WORK ITEM A:
Collect every line of the records that contains the word "assign".

PASSAGE FOR REVIEW:
****************************************

Through these augmentation steps, the number of pure components with complete spectral information increased from 839 to 2767, substantially extending the data set available for model training. Additional details on the data augmentation from synthetic spectra are provided in the SI.
In Fig. 2, the final augmented data set covering 2767 pure components and consisting of a total of 40
838 structural groups is visualized considering the information from the 13C NMR spectrum. The analogous presentation of the data set for the respective 1H NMR-spectroscopic information is provided in Fig. S.1 in the SI.
Fig. 2a denotes the number of each of the 13 distinguished structural groups Ng (cf. Table 1) in the augmented pure-component data set, broken down to segments in the 13C NMR spectrum where their respective signals occur. It is important to note that the segmentation of the spectrum used in Fig. 2 is solely for visualization purposes but not used in the DSM, which is in contrast to our previous SVC-based approach, where spectral segmentation was required.35,36 The structural groups exhibit significant overlap in their chemical shift distributions, i.e., they are not confined to specific regions but span a wide range of the 13C NMR spectrum.

****************************************

SUPPLIED ENTRIES:

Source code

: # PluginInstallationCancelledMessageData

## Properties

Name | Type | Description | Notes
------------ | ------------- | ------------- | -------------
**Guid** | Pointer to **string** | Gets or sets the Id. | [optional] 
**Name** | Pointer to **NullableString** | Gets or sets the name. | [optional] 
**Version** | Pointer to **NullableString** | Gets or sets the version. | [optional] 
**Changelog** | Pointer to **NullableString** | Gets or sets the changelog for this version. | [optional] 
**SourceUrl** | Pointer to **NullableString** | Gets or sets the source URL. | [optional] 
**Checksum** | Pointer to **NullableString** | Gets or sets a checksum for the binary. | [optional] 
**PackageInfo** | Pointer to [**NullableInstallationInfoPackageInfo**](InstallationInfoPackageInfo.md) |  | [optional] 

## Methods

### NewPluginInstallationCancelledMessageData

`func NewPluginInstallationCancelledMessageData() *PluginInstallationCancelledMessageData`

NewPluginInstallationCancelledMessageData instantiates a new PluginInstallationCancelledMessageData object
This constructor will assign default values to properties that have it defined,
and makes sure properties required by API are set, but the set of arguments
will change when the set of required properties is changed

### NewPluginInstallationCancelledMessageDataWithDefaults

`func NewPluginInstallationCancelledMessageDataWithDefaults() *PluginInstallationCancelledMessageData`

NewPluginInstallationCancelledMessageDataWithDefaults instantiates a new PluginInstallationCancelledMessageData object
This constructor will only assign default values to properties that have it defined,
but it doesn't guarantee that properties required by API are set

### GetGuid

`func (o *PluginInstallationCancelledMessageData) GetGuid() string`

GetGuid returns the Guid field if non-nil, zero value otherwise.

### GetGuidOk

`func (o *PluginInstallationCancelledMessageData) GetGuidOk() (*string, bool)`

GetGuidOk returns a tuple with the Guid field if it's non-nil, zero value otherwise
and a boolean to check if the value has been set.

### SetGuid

****************************************

WORK ITEM B:
Answer these questions from the passage on the augmented NMR data set:
(i) From what number to what number did the augmentation steps raise the count of pure components with complete spectral information?
(ii) Where is the analogous presentation of the data set for the 1H NMR-spectroscopic information provided?
(iii) How many distinguished structural groups does Fig. 2a count?

ANSWER SECTION A:
This constructor will assign default values to properties that have it defined,
This constructor will only assign default values to properties that have it defined,

ANSWER SECTION B:
(i) From 839 to 2767.
(ii) In Fig. S.1 in the SI.
(iii) 13.